**Job item:** Copy exactly, and only, the lines between the start of the entries below and the line containing "овнішньоекономічна діяльність", both inclusive. Omit pictures.

**Information provided:**
BEGIN

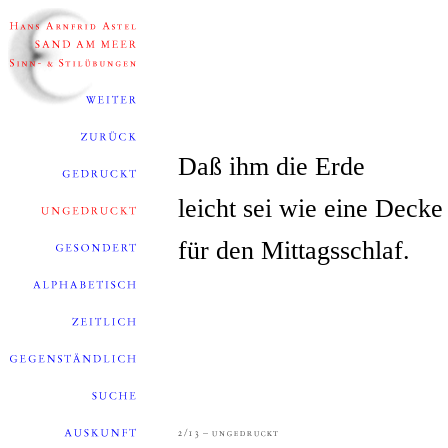
Daß ihm die Erde
leicht sei wie eine Decke
für den Mittagsschlaf.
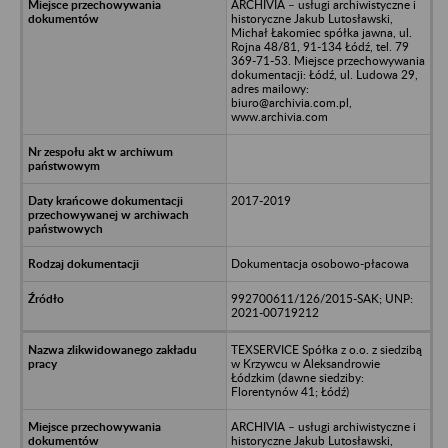
ARCHIVIA – usługi archiwistyczne i
historyczne Jakub Lutosławski,
Michał Łakomiec spółka jawna, ul.
Rojna 48/81, 91-134 Łódź, tel. 79
369-71-53. Miejsce przechowywania
dokumentacji: Łódź, ul. Ludowa 29,
adres mailowy:
biuro@archivia.com.pl,
www.archivia.com
2017-2019
Dokumentacja osobowo-płacowa
992700611/126/2015-SAK; UNP:
2021-00719212
TEXSERVICE Spółka z o.o. z siedzibą
w Krzywcu w Aleksandrowie
Łódzkim (dawne siedziby:
Florentynów 41; Łódź)
ARCHIVIA – usługi archiwistyczne i
historyczne Jakub Lutosławski,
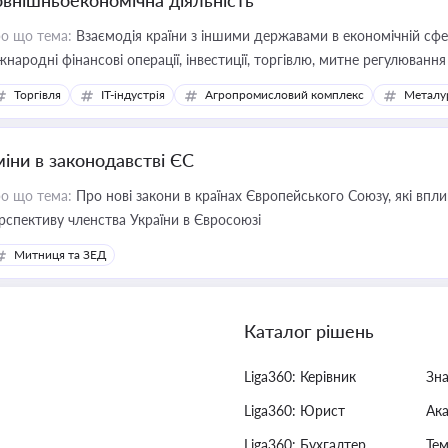
овнішньоекономічна діяльність
о що тема:
Взаємодія країни з іншими державами в економічній сфері
жнародні фінансові операції, інвестиції, торгівлю, митне регулювання
Торгівля
IT-індустрія
Агропромисловий комплекс
Металу
міни в законодавстві ЄС
о що тема:
Про нові закони в країнах Європейського Союзу, які впливають на умови торгівлі, трудової міграції, інтеграції та
рспективу членства України в Євросоюзі
Митниця та ЗЕД
Каталог рішень
Liga360: Керівник
Зн
Liga360: Юрист
Ак
Liga360: Бухгалтер
Тем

END

**Result for this exercise:**
Daß ihm die Erde
leicht sei wie eine Decke
für den Mittagsschlaf.
ARCHIVIA – usługi archiwistyczne i
historyczne Jakub Lutosławski,
Michał Łakomiec spółka jawna, ul.
Rojna 48/81, 91-134 Łódź, tel. 79
369-71-53. Miejsce przechowywania
dokumentacji: Łódź, ul. Ludowa 29,
adres mailowy:
biuro@archivia.com.pl,
www.archivia.com
2017-2019
Dokumentacja osobowo-płacowa
992700611/126/2015-SAK; UNP:
2021-00719212
TEXSERVICE Spółka z o.o. z siedzibą
w Krzywcu w Aleksandrowie
Łódzkim (dawne siedziby:
Florentynów 41; Łódź)
ARCHIVIA – usługi archiwistyczne i
historyczne Jakub Lutosławski,
овнішньоекономічна діяльність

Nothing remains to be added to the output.